- Try Scenario/Problem Based Learning: Problem based learning allows students to learn while doing. We have all heard the adage, "Talking isn't teaching and listening isn't learning", well PBL is its antithesis. Once students become active about their learning, many of the communication tools in Blackboard (journals, discussion boards, voice board) become feasible options for the STEM instructor.
- Create Learning Resources: Use podcasts and screencasts to discuss they "why' of math/science: According to the most recent release of the National Survey of Student Engagement, most STEM instructors use 'low tech' means to commiunicate with students. The use of voice tools (Wimba Classroom, Echo 360, and podcasting) can allow students to hear and find their 'math voice'. The voice which provides the reasoning, the 'why', for problem solving.
- Learn to Use Notations in MathType, WebEQ Editor, or Equation Editor in MS Word: Many instructors cite the lack of math symbols in Blackboard tools as a reason for not using them. In fact, Blackboard includes math notations in its text editors and there are also features available within MS Word via a downloadable called Equation Editor. Microsoft also has an informative website for students to learn about the editor. One trick I like to use is taking a screen capture of a math equation and then importing the image into Blackboard. It's a nice way to 'recycle' math problems too.

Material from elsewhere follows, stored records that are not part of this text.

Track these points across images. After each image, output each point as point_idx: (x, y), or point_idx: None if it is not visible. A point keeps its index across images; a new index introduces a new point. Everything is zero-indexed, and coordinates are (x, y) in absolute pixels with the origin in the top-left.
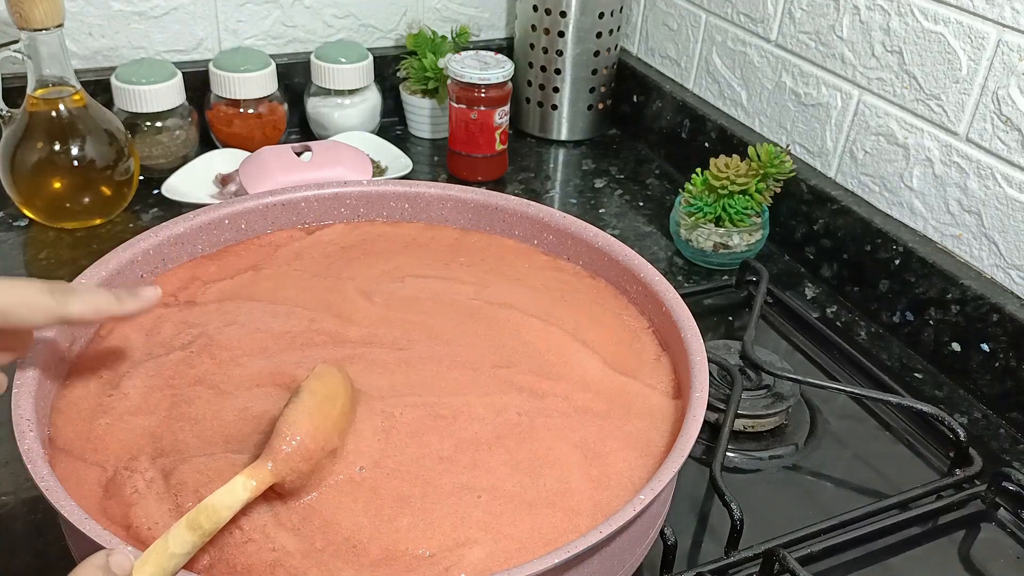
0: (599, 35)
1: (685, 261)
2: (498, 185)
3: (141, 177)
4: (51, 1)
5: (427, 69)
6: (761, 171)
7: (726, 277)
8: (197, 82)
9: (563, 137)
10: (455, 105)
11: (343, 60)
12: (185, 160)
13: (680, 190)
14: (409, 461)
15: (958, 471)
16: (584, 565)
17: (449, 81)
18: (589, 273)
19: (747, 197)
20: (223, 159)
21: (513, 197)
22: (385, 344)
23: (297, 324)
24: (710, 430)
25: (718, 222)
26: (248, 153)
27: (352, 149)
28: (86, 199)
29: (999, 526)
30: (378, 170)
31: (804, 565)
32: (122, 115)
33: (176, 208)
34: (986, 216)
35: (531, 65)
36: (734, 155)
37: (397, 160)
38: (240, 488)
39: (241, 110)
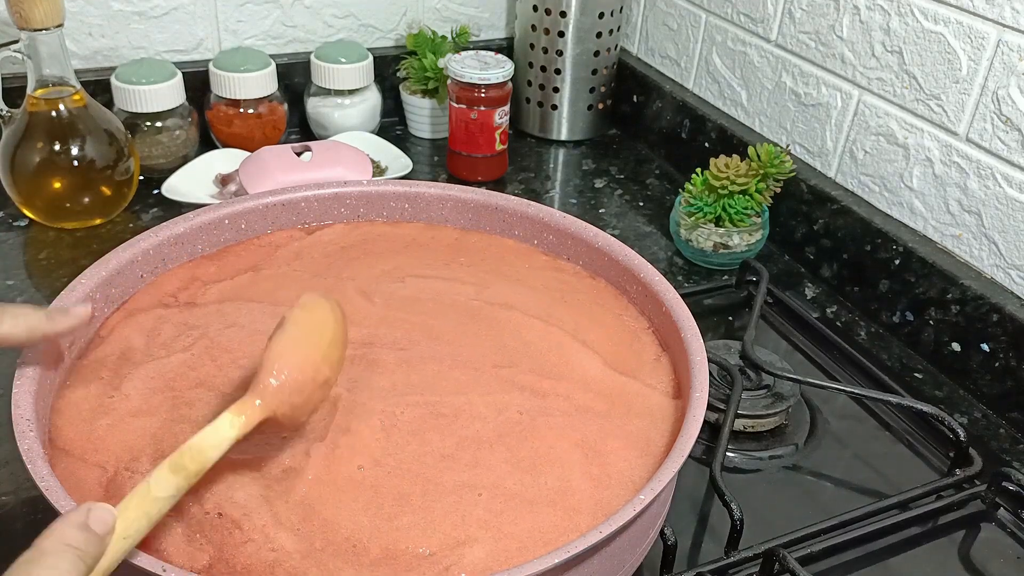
0: (599, 35)
1: (685, 261)
2: (498, 185)
3: (141, 177)
4: (51, 1)
5: (427, 69)
6: (761, 171)
7: (726, 277)
8: (197, 82)
9: (563, 137)
10: (455, 105)
11: (343, 60)
12: (185, 160)
13: (680, 190)
14: (410, 459)
15: (958, 471)
16: (584, 565)
17: (449, 81)
18: (589, 273)
19: (747, 197)
20: (223, 159)
21: (513, 197)
22: (386, 344)
23: None
24: (710, 430)
25: (718, 222)
26: (248, 153)
27: (352, 149)
28: (86, 199)
29: (999, 526)
30: (378, 170)
31: (804, 565)
32: (122, 115)
33: (176, 208)
34: (986, 216)
35: (531, 65)
36: (734, 155)
37: (397, 160)
38: (227, 426)
39: (241, 110)
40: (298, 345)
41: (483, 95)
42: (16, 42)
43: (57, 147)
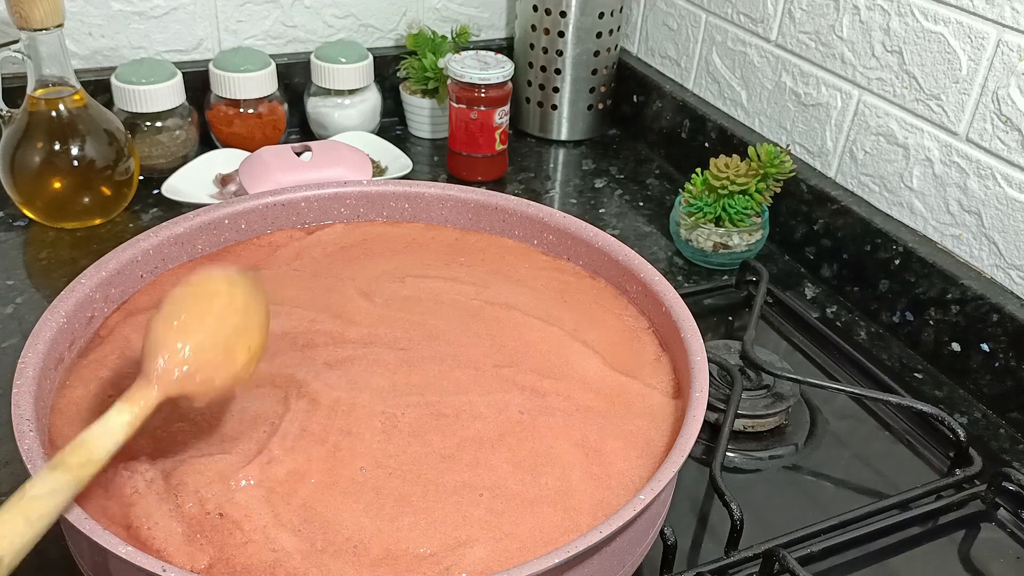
0: (599, 35)
1: (685, 261)
2: (498, 185)
3: (141, 177)
4: (51, 1)
5: (427, 69)
6: (761, 171)
7: (726, 277)
8: (197, 82)
9: (563, 137)
10: (455, 105)
11: (343, 60)
12: (185, 160)
13: (680, 190)
14: (411, 460)
15: (958, 471)
16: (584, 565)
17: (449, 81)
18: (589, 273)
19: (747, 197)
20: (223, 159)
21: (513, 197)
22: (386, 344)
23: (297, 325)
24: (710, 430)
25: (718, 222)
26: (248, 153)
27: (352, 149)
28: (86, 199)
29: (999, 526)
30: (378, 170)
31: (804, 565)
32: (122, 115)
33: (176, 208)
34: (986, 216)
35: (531, 65)
36: (734, 155)
37: (397, 160)
38: (115, 413)
39: (241, 110)
40: (177, 322)
41: (483, 95)
42: (16, 42)
43: (57, 147)
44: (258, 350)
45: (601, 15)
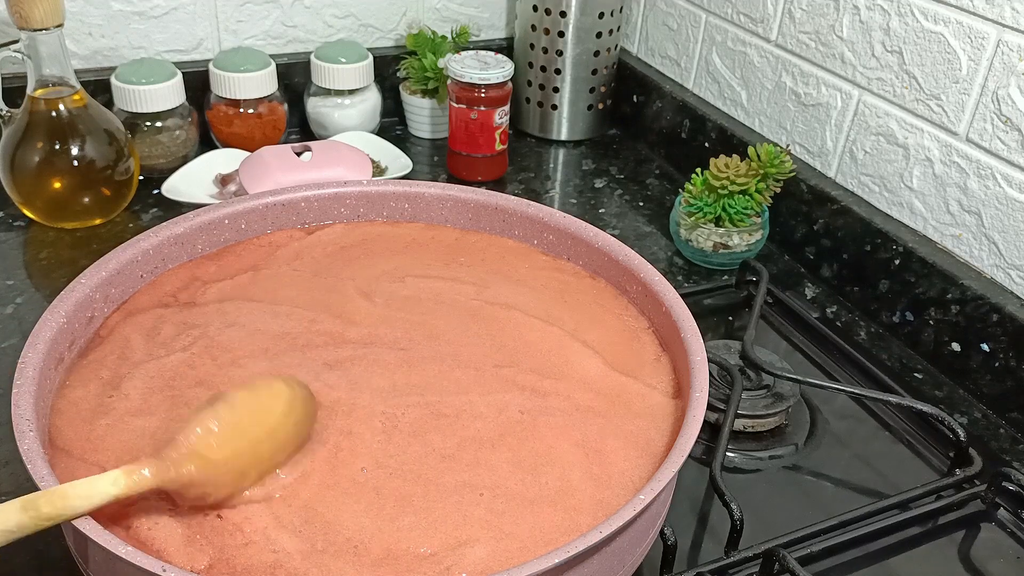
0: (599, 35)
1: (685, 261)
2: (498, 185)
3: (141, 177)
4: (51, 1)
5: (427, 69)
6: (761, 171)
7: (726, 277)
8: (197, 82)
9: (563, 137)
10: (455, 105)
11: (343, 60)
12: (185, 160)
13: (680, 190)
14: (411, 460)
15: (958, 471)
16: (584, 565)
17: (449, 81)
18: (589, 273)
19: (747, 197)
20: (223, 159)
21: (513, 197)
22: (386, 344)
23: (297, 325)
24: (710, 430)
25: (718, 222)
26: (248, 153)
27: (352, 149)
28: (86, 199)
29: (999, 526)
30: (378, 170)
31: (804, 565)
32: (122, 115)
33: (176, 208)
34: (986, 216)
35: (531, 65)
36: (734, 155)
37: (397, 160)
38: (107, 482)
39: (241, 110)
40: (222, 427)
41: (483, 95)
42: (16, 42)
43: (57, 147)
44: (267, 474)
45: (601, 15)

- Familiarize yourself with Internet resources: Math and science textbook publishers often include free resources for faculty. Depending on their level of sophistication, these resources can be directly loaded into your LMS or shared with your students electronically. Many publishers offer paid services which include homework and assignment tracking, as well as online tutoring assistance. Blogs and online presentations which deal with teaching math and science can also be useful. Khanacademy.org has a great repository of math and science related simulations.
- Invest in a pen tablet or tablet computer: Several faculty members at UDC employ tablet computers in the classroom and for online instruction. A tablet allows you to write directly onto the computer screen, thus eliminating the need for math symbols to be entered via the keyboard. You can also use a pen tablet which offers the same functionality, but does not provide the screen to act as a point of reference.
- Discuss Learning in the Classroom: As a former math teacher (I didn't retire, just not doing it right now:), I value the conversational aspect of math over 'drill and practice'. Students spend so little time 'talking' about math, it really is our responsibility to nurture that practice. This blog post speaks to an emerging practice where profs give students lecture work online and leave classtime for discussion. The only issue here is that most profs are used to lecturing in class and porting that effort online is not a trivial undertaking. [see point 2 above]
- Enhance their "Math toolbelt": Ira David Socol of Michigan State coined the term which suggests: "that we must teach our students how to analyze tasks, the task-completion environment, their own skills and capabilities, an appropriate range of available tools… and let them begin to make their own decisions." [excerpted from his blog]. This is especially important when students are taking stand-alone courses. Learning skills which will help them beyond the classroom (read: 21st century skills) can help set a path for lifelong learning. I think we all agree that learning which only lasts one semester isn't our goal. Dr Socol's theory has been tied to universal design theory... worth the read.